Remember: The Medicare Physician Fee Schedule (MPFS) values services at a “facility” rate for hospital and Skilled Nursing Facility (SNF) patients, and a “non-facility” rate for settings such as physician offices. The non-facility rate typically pays more, to compensate you for overhead costs that you don’t have to pay when the physician performs the service in a facility (because the facility covers those costs).
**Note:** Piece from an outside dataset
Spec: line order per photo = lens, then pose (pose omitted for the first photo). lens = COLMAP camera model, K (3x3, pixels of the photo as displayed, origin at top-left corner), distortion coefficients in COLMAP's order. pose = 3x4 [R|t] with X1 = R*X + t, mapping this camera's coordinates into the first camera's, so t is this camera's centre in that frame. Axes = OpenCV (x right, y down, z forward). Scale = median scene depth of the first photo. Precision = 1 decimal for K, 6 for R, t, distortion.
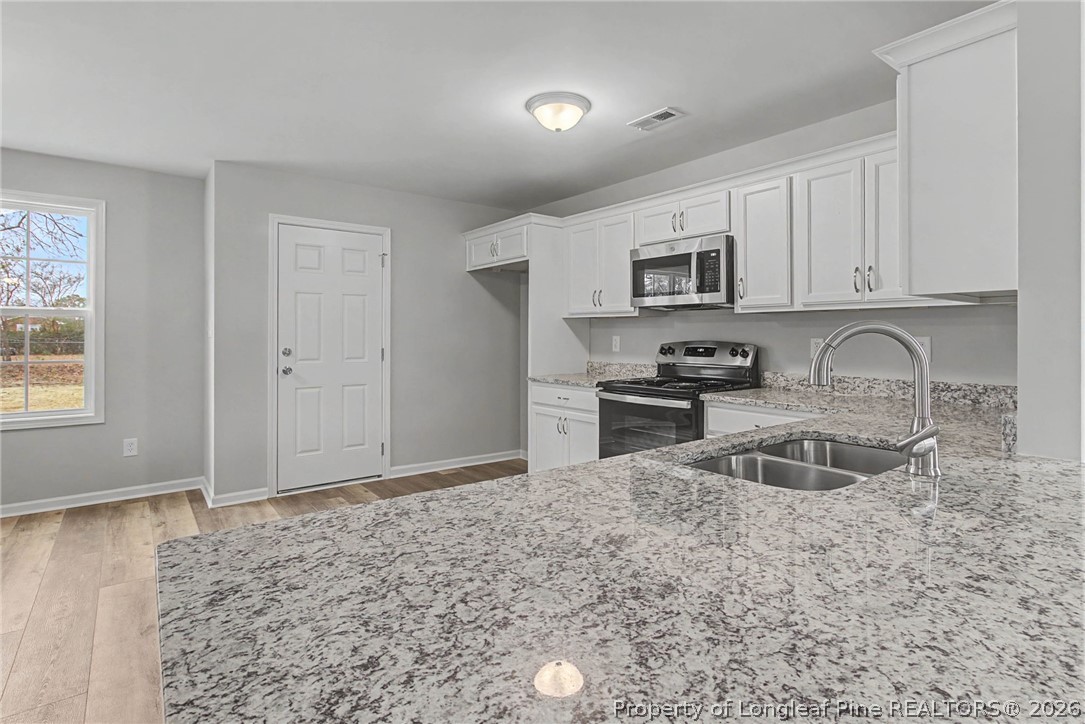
lens RADIAL K [[540.1, 0, 537.4], [0, 540.1, 335.9], [0, 0, 1]] dist [0.002761, 0.001785]
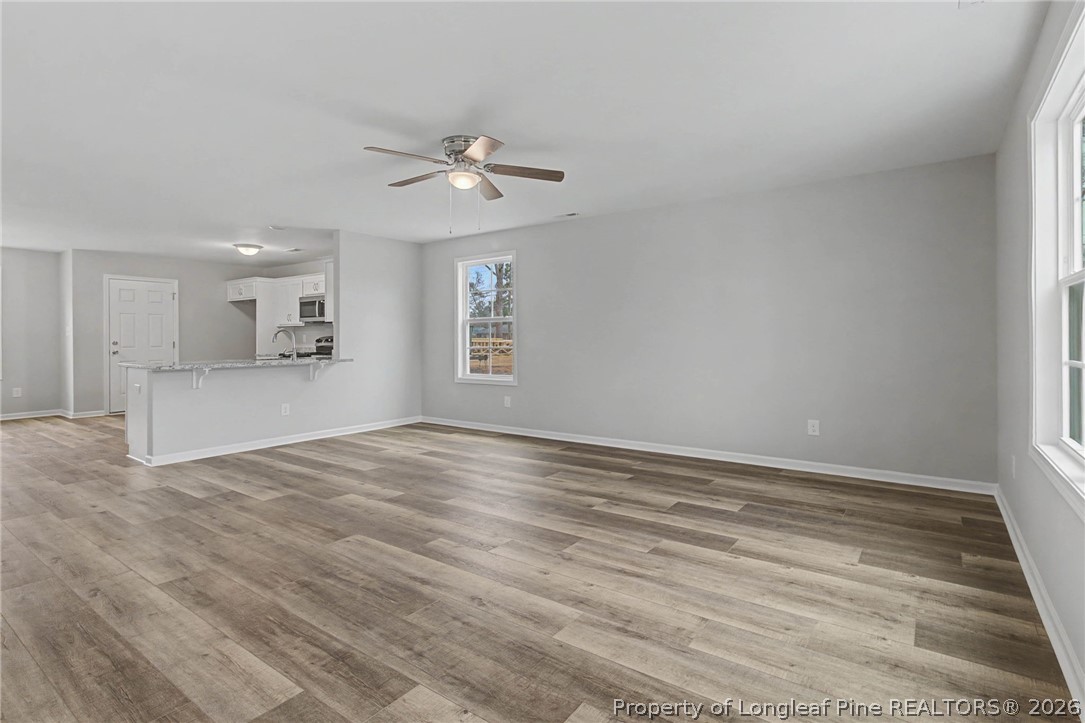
lens RADIAL K [[540.1, 0, 583.7], [0, 540.1, 345.0], [0, 0, 1]] dist [0.002761, 0.001785]
pose [[0.942109, -0.008697, 0.335194, 0.495374], [0.008319, 0.999962, 0.002563, 0.045773], [-0.335203, 0.000373, 0.942146, -1.463485]]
CMS and the OIG have expressed concern that claims mischaracterizing POS as non-facility result in significant overpayment for physician Medicare services.

For instance: You’ll see a difference in the facility and non-facility rate for the following biopsy codes (2016 MPFS National amount, conversion factor CF 35.8043):

  • 11100 (Biopsy of skin, subcutaneous tissue and/or mucous membrane [including simple closure], unless otherwise listed; single lesion) facility rate $ 50.13, non-facility rate $104.55
  • 11101 (… each separate/additional lesion [List separately in addition to code for primary procedure]) facility rate $25.78, non-facility rate $33.30

Understand ‘Off-Campus’ to Master POS Coding

In order to report POS 19 and 22, you’ll need to get a grip on the official definition of off-campus.

The basics: According to CMS, a campus is the physical area immediately adjacent to the provider’s main buildings, other areas and structures that are not strictly contiguous to the main buildings but are located within 250 yards of the main buildings, and any other areas determined on an individual case basis, by the CMS regional office, to be part of the provider’s campus.

“As of Jan. 1, you should use the current POS code 22 exclusively for services rendered in outpatient settings on the campus of the main hospital, such as outpatient clinics,” says Michael Granovsky, MD, FACEP, CPC, president of LogixHealth, a national coding and billing company based in Bedford, Mass.

Key: CMS states that POS code 19 will follow the same payment policies as the current POS code 22, including the three-day rule. That rule states that services provided to patients at wholly-owned physician practices that occur within three days of a hospital admission are considered bundled into the payment for the admission, notes Granovsky.